Critically, the franchise has matured like fine beach wine—from Season 1’s 92% Rotten Tomatoes froth to Season 3’s 82% acclaim for its grief-and-growth pivot—though purists griped at the Paris detour’s “fanfic gloss,” per IndieWire. The trailer’s baby twist, a bold Han invention beyond the books’ altar-ending, has split the fandom: Reddit’s r/TSITP (450,000 members) erupted with threads like u/Bonrad4Ever’s “Pregnancy Plot Savior or Series Killer?” (6,000 upvotes), praising the “real-talk romance” while decrying potential “soap opera swerve.” X lit up with 1.2 million mentions in 24 hours; Tung’s cryptic post—a sonogram silhouette captioned “Tiny waves incoming 🌊”—netted 2.5 million likes, while Briney’s moody beach stroll reel (“Daddies don’t cry… much”) sparked 800,000 shares. Han fanned the flames with an Instagram Live: “This isn’t about shock—it’s about what comes after the choice.
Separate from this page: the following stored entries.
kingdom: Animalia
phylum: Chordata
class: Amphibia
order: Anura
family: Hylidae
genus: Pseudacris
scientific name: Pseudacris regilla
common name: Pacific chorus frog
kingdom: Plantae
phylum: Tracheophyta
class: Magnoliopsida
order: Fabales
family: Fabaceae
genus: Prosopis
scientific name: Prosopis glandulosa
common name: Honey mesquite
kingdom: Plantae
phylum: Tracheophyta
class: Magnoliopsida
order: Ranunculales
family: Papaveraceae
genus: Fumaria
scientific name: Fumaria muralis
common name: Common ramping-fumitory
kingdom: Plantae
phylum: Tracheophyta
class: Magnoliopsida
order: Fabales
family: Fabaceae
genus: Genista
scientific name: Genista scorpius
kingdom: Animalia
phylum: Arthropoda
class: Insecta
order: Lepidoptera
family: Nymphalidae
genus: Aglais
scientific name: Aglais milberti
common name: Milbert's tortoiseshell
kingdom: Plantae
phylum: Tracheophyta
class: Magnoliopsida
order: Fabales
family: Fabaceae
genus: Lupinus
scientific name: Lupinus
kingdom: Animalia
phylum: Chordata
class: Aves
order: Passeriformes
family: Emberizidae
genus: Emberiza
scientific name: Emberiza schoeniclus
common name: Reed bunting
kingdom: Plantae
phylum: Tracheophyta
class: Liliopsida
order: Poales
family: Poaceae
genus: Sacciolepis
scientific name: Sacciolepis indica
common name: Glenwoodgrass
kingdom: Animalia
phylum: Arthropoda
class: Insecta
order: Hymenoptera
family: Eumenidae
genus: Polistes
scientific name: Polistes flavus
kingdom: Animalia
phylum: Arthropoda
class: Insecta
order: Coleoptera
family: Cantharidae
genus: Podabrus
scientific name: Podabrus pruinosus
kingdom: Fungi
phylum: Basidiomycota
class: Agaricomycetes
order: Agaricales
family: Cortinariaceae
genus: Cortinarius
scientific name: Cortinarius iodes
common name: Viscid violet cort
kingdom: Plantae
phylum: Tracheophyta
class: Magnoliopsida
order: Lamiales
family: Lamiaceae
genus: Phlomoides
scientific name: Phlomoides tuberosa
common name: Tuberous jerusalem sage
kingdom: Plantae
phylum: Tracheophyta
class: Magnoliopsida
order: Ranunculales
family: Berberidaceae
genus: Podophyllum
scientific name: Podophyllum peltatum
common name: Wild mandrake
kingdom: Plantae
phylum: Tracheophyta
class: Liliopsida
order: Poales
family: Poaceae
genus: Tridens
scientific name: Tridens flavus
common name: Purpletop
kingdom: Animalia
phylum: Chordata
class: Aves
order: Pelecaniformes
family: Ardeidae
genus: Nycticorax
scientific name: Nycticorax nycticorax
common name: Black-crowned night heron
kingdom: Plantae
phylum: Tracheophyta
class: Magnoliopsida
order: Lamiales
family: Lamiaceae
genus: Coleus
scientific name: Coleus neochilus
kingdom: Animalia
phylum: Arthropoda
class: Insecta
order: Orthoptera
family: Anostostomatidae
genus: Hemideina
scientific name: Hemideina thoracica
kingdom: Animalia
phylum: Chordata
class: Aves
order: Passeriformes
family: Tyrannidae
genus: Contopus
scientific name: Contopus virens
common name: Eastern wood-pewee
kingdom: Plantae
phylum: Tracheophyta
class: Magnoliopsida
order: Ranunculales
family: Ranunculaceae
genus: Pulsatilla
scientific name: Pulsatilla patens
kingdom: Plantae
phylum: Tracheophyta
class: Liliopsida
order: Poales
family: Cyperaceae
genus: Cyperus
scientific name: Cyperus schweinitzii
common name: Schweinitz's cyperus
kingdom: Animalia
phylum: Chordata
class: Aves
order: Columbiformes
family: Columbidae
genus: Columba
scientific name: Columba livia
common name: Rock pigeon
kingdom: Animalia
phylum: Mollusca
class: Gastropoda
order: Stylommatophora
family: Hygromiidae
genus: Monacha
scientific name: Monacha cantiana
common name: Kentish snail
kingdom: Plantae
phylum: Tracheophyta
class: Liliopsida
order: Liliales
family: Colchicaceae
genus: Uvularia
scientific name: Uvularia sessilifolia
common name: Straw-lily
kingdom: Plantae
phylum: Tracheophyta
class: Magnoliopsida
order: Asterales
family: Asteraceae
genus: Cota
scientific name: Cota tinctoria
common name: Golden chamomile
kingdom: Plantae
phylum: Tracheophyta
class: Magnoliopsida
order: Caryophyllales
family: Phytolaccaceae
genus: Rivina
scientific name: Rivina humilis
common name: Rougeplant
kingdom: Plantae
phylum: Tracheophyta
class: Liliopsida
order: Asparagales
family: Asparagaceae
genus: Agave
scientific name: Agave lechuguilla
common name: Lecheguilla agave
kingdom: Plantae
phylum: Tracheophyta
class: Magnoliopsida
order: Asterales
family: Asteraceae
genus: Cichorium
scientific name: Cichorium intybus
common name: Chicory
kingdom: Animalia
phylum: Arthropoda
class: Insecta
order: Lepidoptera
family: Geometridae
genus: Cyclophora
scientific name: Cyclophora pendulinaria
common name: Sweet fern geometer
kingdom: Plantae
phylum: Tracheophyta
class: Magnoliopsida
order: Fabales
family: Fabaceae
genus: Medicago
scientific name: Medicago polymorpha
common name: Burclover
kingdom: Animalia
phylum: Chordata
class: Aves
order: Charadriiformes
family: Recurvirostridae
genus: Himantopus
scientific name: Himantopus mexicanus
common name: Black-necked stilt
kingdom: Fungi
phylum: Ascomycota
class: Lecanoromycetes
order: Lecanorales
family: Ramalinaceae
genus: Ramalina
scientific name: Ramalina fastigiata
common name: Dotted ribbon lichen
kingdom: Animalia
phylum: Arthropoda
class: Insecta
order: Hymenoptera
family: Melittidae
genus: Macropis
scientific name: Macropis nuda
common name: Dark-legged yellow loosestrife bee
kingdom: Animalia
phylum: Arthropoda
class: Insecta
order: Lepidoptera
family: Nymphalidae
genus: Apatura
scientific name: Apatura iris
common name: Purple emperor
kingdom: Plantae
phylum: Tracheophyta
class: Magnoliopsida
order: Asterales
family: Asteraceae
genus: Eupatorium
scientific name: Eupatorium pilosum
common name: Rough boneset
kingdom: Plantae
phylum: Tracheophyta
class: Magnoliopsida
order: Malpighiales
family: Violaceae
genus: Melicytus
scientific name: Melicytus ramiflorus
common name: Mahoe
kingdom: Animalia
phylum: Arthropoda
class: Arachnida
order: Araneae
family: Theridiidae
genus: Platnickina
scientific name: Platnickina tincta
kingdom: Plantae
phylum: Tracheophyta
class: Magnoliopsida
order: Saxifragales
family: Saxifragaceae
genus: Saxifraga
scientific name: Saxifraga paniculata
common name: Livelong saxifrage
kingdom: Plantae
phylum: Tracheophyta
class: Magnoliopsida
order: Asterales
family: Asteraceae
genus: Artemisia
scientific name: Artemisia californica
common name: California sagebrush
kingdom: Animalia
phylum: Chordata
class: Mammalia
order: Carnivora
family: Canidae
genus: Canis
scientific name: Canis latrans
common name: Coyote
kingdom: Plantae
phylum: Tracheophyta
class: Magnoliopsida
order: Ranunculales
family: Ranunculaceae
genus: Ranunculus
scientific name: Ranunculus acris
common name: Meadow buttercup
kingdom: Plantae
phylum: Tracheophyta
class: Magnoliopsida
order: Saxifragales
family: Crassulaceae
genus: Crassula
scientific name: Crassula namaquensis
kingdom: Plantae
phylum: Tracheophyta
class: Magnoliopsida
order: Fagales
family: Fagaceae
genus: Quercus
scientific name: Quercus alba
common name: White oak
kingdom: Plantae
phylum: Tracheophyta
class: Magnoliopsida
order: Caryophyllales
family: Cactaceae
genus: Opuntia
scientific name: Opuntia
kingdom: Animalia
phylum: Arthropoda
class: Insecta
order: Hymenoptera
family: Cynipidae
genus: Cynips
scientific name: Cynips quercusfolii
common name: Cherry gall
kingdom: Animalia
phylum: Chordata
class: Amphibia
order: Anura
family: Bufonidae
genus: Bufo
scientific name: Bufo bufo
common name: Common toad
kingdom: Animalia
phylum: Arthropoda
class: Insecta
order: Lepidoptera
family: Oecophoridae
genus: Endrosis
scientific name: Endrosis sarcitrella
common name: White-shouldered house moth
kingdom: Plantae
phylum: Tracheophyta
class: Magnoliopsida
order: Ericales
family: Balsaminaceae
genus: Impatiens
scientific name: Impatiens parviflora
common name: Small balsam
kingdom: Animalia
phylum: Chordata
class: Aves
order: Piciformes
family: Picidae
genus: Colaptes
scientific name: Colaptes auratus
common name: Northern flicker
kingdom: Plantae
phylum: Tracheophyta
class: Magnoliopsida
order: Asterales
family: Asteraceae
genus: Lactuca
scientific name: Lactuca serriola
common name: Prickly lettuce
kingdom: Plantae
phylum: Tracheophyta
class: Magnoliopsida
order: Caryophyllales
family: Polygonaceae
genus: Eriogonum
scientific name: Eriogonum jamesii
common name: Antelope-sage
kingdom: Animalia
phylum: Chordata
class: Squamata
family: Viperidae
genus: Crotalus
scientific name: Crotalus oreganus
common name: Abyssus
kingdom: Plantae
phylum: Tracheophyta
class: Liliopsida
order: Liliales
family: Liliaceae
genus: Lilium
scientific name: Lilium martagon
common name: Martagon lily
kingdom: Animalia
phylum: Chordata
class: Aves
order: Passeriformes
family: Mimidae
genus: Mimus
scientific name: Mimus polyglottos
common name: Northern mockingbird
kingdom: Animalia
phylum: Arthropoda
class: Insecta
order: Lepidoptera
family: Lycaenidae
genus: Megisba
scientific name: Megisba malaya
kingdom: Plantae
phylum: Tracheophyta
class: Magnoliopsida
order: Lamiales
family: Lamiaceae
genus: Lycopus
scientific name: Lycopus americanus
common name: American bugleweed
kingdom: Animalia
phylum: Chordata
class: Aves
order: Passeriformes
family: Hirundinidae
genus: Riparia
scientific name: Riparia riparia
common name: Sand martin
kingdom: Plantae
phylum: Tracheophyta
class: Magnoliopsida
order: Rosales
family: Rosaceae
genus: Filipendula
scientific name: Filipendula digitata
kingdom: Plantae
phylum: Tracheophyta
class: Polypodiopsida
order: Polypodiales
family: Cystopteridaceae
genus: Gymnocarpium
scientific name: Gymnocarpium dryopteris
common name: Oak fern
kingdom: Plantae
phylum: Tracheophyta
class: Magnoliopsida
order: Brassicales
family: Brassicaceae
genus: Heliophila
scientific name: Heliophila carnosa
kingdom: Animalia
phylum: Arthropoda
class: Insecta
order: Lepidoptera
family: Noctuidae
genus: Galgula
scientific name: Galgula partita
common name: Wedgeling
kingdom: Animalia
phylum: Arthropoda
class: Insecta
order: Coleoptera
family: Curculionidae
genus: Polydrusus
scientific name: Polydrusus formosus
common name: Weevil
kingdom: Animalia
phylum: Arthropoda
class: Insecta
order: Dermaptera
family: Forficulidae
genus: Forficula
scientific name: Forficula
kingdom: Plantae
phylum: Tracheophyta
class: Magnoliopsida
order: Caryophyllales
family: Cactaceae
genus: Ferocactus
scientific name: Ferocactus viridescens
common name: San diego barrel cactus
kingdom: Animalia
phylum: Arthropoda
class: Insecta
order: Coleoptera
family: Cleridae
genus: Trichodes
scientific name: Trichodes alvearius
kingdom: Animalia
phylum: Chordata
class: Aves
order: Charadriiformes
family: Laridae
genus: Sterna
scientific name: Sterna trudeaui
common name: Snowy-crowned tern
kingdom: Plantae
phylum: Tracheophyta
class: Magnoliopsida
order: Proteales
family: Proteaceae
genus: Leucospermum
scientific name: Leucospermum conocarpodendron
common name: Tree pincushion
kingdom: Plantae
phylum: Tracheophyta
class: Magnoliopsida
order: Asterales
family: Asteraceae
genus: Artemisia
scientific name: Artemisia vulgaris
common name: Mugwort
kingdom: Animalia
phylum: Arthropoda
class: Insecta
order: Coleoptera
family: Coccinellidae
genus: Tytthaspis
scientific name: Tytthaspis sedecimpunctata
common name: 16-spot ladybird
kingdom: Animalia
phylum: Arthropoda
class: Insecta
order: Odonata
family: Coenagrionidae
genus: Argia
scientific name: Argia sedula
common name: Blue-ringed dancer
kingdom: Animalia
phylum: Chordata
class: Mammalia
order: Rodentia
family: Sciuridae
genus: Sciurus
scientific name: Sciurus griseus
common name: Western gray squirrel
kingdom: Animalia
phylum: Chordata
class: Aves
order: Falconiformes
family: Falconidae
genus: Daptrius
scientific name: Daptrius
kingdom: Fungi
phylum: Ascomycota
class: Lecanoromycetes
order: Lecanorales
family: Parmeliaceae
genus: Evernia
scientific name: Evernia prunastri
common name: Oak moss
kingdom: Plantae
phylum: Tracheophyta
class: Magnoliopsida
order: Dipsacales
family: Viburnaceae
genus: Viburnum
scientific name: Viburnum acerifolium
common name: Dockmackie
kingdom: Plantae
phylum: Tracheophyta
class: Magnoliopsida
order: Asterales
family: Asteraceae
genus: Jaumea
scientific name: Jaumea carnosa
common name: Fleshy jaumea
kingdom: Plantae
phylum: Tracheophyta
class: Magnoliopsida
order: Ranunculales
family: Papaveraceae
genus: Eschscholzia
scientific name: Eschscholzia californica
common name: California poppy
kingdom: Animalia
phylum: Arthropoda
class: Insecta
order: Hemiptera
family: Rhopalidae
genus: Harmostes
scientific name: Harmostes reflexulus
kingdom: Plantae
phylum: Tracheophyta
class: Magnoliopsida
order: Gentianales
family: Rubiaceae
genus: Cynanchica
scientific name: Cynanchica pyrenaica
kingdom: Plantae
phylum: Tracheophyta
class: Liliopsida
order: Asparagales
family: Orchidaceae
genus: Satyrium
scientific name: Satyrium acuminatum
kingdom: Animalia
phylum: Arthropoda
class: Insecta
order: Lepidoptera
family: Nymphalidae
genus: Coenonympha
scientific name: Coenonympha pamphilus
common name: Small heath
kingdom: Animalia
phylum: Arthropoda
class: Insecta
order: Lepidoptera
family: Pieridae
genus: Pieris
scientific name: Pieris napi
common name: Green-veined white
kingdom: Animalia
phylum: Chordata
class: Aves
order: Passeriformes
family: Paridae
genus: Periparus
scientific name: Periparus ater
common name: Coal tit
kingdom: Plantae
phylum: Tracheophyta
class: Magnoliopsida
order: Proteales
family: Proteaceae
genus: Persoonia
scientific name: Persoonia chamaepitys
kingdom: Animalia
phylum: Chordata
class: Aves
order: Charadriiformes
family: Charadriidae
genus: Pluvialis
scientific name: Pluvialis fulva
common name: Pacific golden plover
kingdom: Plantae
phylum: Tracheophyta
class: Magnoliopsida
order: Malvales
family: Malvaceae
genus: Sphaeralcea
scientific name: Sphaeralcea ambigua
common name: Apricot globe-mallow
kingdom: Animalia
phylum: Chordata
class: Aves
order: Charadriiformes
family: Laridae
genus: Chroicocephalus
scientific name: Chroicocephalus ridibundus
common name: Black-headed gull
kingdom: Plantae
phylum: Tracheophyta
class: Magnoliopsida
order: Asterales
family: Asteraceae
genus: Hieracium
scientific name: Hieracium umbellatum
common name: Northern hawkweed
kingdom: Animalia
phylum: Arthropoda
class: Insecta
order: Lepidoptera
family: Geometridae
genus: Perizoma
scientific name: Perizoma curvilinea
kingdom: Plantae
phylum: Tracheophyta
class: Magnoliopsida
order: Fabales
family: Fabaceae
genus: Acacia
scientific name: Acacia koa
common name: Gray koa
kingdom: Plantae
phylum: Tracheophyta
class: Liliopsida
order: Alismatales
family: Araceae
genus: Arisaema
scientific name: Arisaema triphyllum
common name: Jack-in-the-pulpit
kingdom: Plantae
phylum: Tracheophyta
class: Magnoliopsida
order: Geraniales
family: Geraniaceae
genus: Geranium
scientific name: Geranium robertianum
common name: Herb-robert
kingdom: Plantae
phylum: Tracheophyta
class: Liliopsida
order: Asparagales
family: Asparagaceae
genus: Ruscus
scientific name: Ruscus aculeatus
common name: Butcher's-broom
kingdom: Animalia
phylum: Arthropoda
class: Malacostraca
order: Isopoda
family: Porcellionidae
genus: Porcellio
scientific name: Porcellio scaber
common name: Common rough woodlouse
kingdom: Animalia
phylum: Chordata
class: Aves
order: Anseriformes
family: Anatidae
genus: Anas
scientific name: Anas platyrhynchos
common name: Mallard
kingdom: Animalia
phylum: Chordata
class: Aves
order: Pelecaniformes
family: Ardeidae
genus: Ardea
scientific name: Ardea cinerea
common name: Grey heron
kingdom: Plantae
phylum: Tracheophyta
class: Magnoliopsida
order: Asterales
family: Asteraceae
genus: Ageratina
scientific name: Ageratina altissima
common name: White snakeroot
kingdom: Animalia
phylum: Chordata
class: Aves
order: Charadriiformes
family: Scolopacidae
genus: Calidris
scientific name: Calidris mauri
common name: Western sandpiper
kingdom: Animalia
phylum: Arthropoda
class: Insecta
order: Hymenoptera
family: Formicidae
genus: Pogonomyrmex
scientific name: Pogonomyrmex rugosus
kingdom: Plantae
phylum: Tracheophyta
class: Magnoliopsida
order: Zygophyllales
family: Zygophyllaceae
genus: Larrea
Love, legacy, little feet on the sand.” Detractors, like Vulture‘s viral op-ed, warn of “milking the milestone,” but Prime Video’s Vernon Sanders countered in Deadline: “Han’s vision demanded the big screen; this baby binds the beach eternal.”

The trailer’s cinematography—lensed by The White Lotus vet Ben Kutchins—basks in golden-hour glows and nursery blues, with Swift’s handpicked tracks (including a “Lover” remix) underscoring the swell of new life. VFX teams craft dream sequences blending Cousins nostalgia with prenatal visions: Belly envisioning a toddler Conrad chasing waves, only for Jeremiah’s face to flicker in. Amid broader YA fatigue—Riverdale reboots flopping, Outer Banks winding down—the film positions as a prestige pivot, eyeing limited theatrical runs before Prime streaming in summer 2027 (delayed from 2026 for post-production polish). Merch momentum surges: “Baby Bonrad” onesies ($25) sold out in hours, outpacing Bridgerton baby bumps. Cultural ripples extend to Han’s advocacy—partnering with Planned Parenthood for on-set consultants, embedding consent and choice chats into the script.

Yet beneath the buzz lurks poignancy. Sedgwick, whose Susannah’s cancer arc gutted Season 1, returns in voiceover as the “ghost grandma,” her letters guiding Belly’s prenatal panic. “Motherhood’s the ultimate summer—endless, exhausting, eternal,” Sedgwick shared on The View. For Tung, it’s meta: “Belly’s bump mirrors my growth; from teen crush to maternal muse.” As the credits tease with a ultrasound heartbeat syncing to waves, the tagline fades in: “Some summers create legacies.” It’s a vow to fans who’ve tattooed Cousins coordinates and petitioned for spin-offs (Taylor’s solo? Denied by Han). In a content-saturated sea, The Summer I Turned Pretty movie doesn’t just extend the tide—it births a new one, proving Belly’s story, like all great loves, evolves beyond the shore.

The franchise’s endgame feels fittingly fertile: Han, eyeing a post-TSITP memoir on “writing your wild youth,” teases no sequels but “endless epilogues in readers’ hearts.” Will the baby bind or break the Fishers? Tease your popcorn—the cradle’s calling.